A new report encourages doctors to prioritize pain treatment for children.

One of the least understood areas in medicine is how to treat pain. And one of the most under-studied areas of pain management is the one dealing specifically with children.

But making trips to the Emergency Room — or treatments for chronic conditions — less painful can make a huge service difference in the experience of the child and family, says Dr. Audrey Paul, pediatric ER physician and an associate professor of emergency medicine at Mount Sinai School of Medicine.

Paul was interviewed by MSNBC about a recent report from the American Academy of Pediatrics that instructed doctors, EMTs and other healthcare providers how to treat children’s pain in emergency situations.

The report encourages medical facilities directors to create child-friendly spaces with videos and bubble-blowing and other fun distractions. Paul also says she encourages her clinicians to not fear treating pain with actual painkillers — even something as strong as morphine. What’s important is that children have positive experiences when interacting with doctors.

What researchers point out, though, is that parents play a huge role in ensuring their kids have a positive, and as painless as possible, trip to the hospital or doctor’s office. Parents know their child best and know when the pain is too intense. They have to be advocates for their children and sometimes cross that pain-in-the-ass threshold in order to do so.

It’s not always a easy in thing. ERs and other medical facilities are top-down kinds of organizations, with the patients at the bottom of the hierarchy. Speaking up isn’t always welcomed and for those who are conflict averse or unsure of the rules it can be difficult.
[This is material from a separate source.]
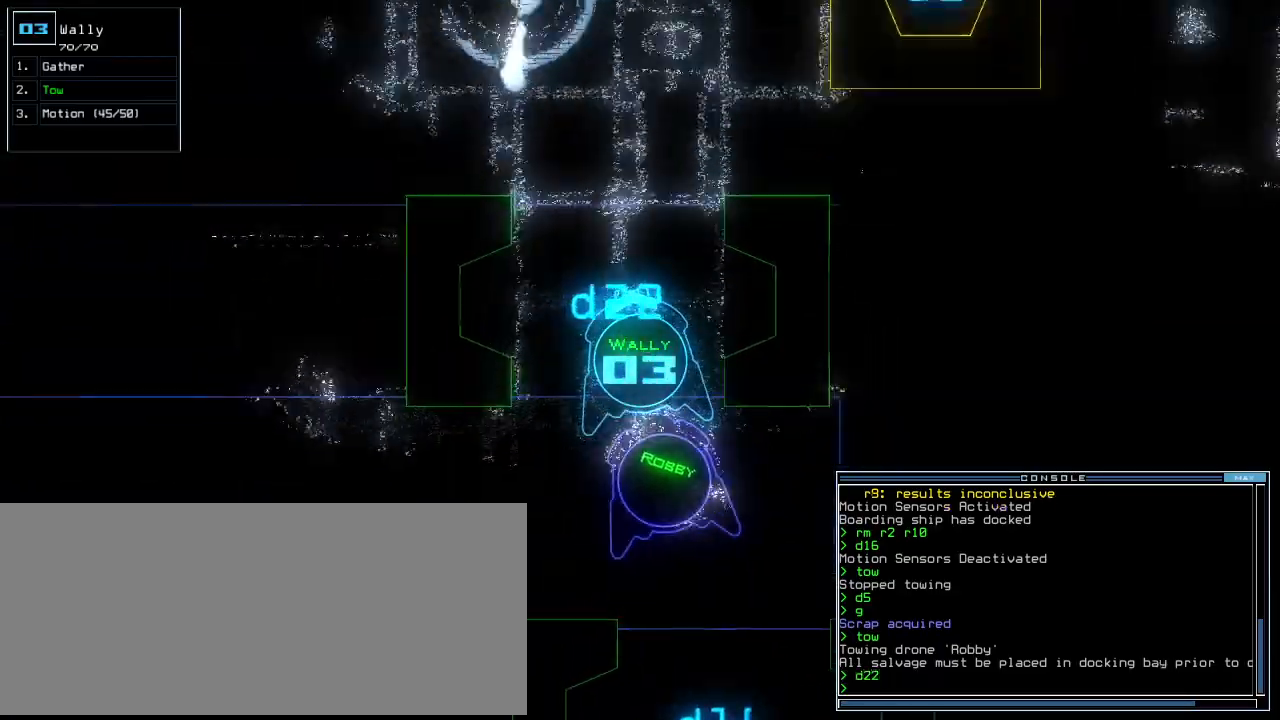
{"keys": ["up"], "events": []}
Here are 5 tips on advocating for your child [from MSNBC]:

  • Stay calm, but be firm. As Paul mentioned, sometimes when the ER is busy, you may have to advocate more firmly. Stay calm, but remind them of your child’s unaddressed pain.
  • Be informed. When possible, know and learn about your child’s illness. Have old records and know the most recent results of X-rays or labs. Share what types of pain medication have worked for your child in the past.
  • Try it yourself. Attempt to treat minor pains (like ear or throat pain) at home with over-the-counter pain relievers before bringing the child in. If the child is still with pain when you arrive, you can make your case that it’s more urgent.
  • Listen before reacting. Sometimes there are medical reasons why your child’s pain can’t be treated immediately. Be willing to hear what the doctors and nurses have to say about it.
  • Ask for alternatives. See what options your ER has to distract or treat the pain without medication.

For children who see the doctor a lot, or who are particularly sensitive to pain or unusual situations, it’s essential for parents to know that they can prioritize their child’s comfort over the convenience or routines of a medical staff.